Met de GI is het hof van oordeel dat het essentieel is dat de ouders richting [minderjarige] erkennen dat het seksueel misbruik van zijn zus ook voor hem heel ernstige gevolgen heeft gehad en dat zij aan hem de boodschap geven dat hij nu en in de toekomst veilig is door een gedegen veiligheidsplan.
Vervolgens dient te worden gekeken of en zo ja, welke hulpverlening voor [minderjarige] passend is.
Daarbij dient te worden betrokken de vraag welke rol de vader in de toekomst van [minderjarige] kan spelen en de wijze waarop het contact tussen [minderjarige] en de vader veilig kan plaatsvinden.

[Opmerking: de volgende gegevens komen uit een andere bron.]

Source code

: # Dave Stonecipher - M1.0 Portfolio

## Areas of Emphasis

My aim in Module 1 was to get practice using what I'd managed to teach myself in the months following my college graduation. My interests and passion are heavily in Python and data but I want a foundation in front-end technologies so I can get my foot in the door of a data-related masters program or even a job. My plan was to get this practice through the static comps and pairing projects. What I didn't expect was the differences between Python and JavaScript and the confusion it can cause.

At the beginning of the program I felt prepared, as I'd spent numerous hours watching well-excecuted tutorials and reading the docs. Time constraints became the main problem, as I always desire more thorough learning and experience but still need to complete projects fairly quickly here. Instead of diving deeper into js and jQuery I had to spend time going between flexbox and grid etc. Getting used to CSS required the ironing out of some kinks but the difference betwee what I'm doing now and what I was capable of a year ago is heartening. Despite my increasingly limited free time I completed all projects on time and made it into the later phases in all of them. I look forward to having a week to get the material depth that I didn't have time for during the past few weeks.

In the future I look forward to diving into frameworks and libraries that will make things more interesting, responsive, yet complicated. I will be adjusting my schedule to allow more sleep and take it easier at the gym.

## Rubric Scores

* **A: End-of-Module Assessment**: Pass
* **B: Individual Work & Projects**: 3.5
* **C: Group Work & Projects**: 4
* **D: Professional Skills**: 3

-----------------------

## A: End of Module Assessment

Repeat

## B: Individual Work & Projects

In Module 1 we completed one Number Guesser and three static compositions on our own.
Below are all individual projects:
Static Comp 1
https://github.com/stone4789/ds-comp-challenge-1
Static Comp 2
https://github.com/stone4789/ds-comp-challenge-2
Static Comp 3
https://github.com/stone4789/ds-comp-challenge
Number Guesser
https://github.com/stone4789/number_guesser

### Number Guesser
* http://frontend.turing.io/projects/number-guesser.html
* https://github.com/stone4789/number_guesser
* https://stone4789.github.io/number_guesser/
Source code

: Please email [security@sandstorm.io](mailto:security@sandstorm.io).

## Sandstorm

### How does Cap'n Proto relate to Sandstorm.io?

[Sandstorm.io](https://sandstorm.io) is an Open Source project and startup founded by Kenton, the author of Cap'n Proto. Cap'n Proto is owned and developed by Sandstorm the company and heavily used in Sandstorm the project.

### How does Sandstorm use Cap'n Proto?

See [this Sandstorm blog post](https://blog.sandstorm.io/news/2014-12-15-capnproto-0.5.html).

Verder moet het voor [minderjarige] duidelijk worden hoe de ouders op dit moment over de eerder door henzelf gewenste gezinshereniging denken;
3.7.6.
Gezien het vorenstaande acht het hof een verlenging van de ondertoezichtstelling van [minderjarige] voor de duur van één jaar noodzakelijk.
3.8.
Het voorgaande leidt ertoe dat de bestreden beschikking, voor zover het betreft de verlenging van de ondertoezichtstelling van [minderjarige], dient te worden bekrachtigd.

4.De beslissing

Het hof:
bekrachtigt de beschikking van de rechtbank Oost-Brabant, van 16 december 2022, voor zover het betreft de verlenging van de ondertoezichtstelling van [minderjarige];
verzoekt de griffier krachtens het bepaalde in het Besluit Gezagsregisters een afschrift van deze uitspraak toe te zenden aan de griffier van de rechtbank Oost-Brabant, afdeling civiel recht, team familie- en jeugdrecht ter attentie van het centraal gezagsregister;
wijst af het meer of anders verzochte.
Deze beschikking is gegeven door mrs. C.N.M. Antens, C.D.M. Lamers en N. Veenendaal en is op 13 april 2023 uitgesproken in het openbaar door mr. H. van Winkel in tegenwoordigheid van de griffier.